The resulting DataFrame will have all the possible combination of xGs and minutes. We can call the function like this to build the matrix, and sort the result by the total number of matches, for example.
df_ratios = build_win_matrix(df, df_turned)
df_ratios.sort_values(by='total', ascending=False)
And we will get a matrix that looks like this.

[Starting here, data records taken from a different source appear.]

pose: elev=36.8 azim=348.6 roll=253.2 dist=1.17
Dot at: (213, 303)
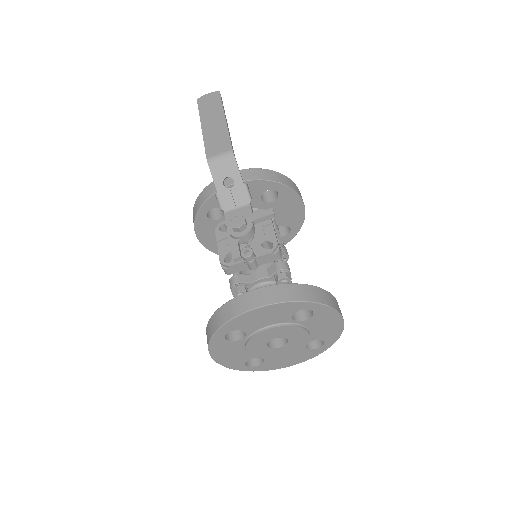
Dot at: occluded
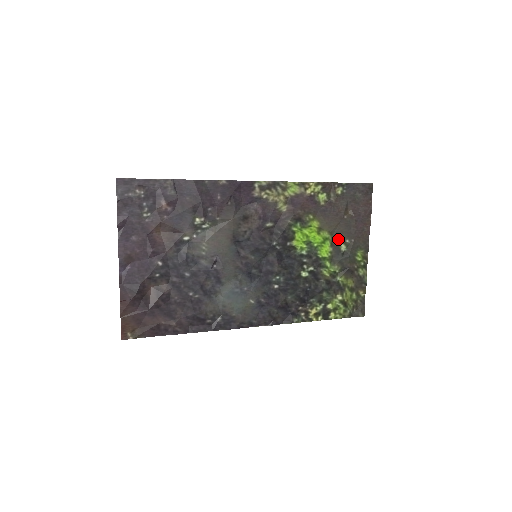
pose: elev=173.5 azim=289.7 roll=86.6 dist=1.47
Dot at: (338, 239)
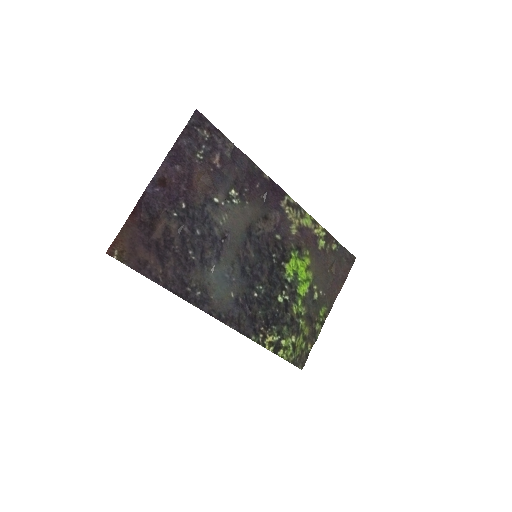
Dot at: (316, 286)
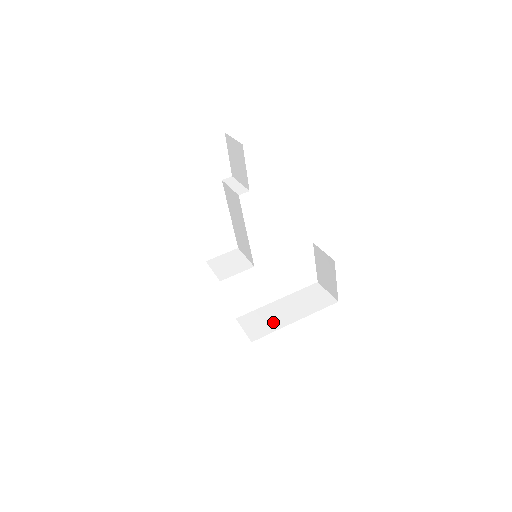
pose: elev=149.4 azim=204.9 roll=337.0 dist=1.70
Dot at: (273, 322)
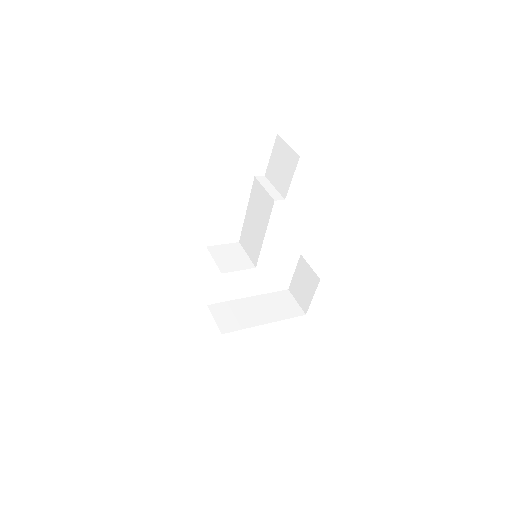
Dot at: (244, 319)
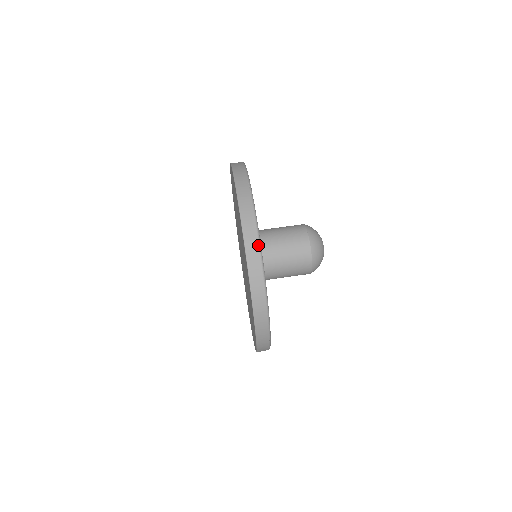
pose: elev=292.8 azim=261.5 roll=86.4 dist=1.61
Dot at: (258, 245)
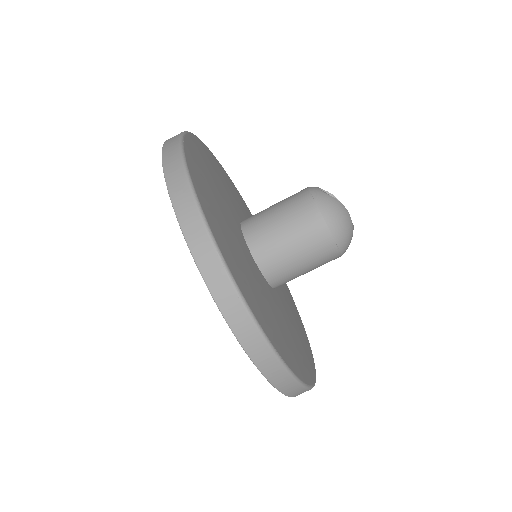
Dot at: (269, 350)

| xg_lead | xg_trail | minute | n_wins | total | ratio |
|---|---|---|---|---|---|
| 0.5-1.0 | 0.0-0.5 | 20-30 | 20 | 158 | 0.126 |
| 1.0-1.5 | 0.0-0.5 | 30-40 | 12 | 147 | 0.081 |
| … | … | … | … | … | … |
So we can immediately see that, although the average win ratio of trailing teams is below 8%, in the particular case where the 2-0 is scored between the 20th and 30th minute, the leading team xG is between 0.5 and 1 and the trailing team xG is below 0.5, the ratio goes up to 12.6% which is significantly higher.
Betting strategy
A way to exploit this feature is to devise a betting strategy that takes advantage of the fact that the probability of a 2-0 being overturned is highly dependent on the xGs of the team and the minute when the 2-0 was scored, as we have seen.
To profit from this, we will have to compare the odds implied probabilities, with the probabilities calculated with matrix. If the matrix probability is higher than the implied probability, we have a value bet.

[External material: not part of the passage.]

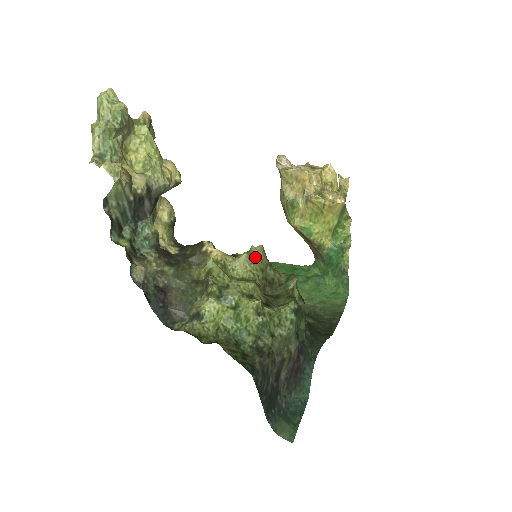
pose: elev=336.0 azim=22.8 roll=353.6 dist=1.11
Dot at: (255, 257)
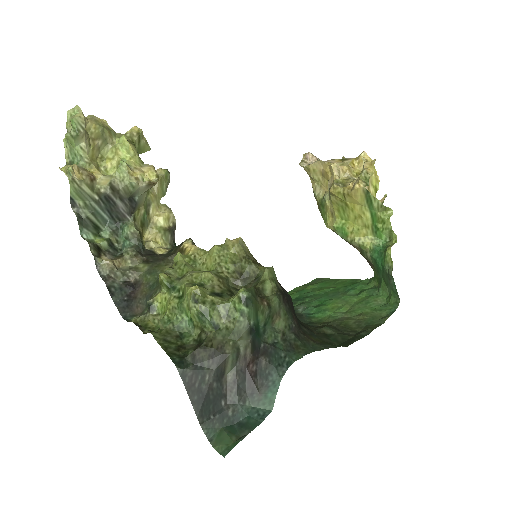
Dot at: (228, 249)
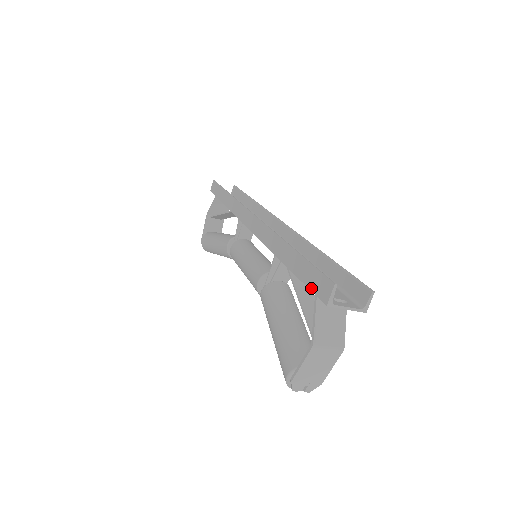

We can simulate this betting strategy on available data from the 2023/24 season.
- Build the matrix on seasons previous to the 2023/24
- Select potential value bets in 2023/24 season
- Evaluate the winning rate
This translates into the following code.
df_train = df[df.season!=2023]
df_test = df[df.season==2023]
df_turned_train = df_turned[df_turned.season!=2023]
df_turned_test = df_turned[df_turned.season==2023]
# create a matrix of results on the trained dataset
df_ratios_train = build_win_matrix(df=df_train, df_turned=df_turned_train)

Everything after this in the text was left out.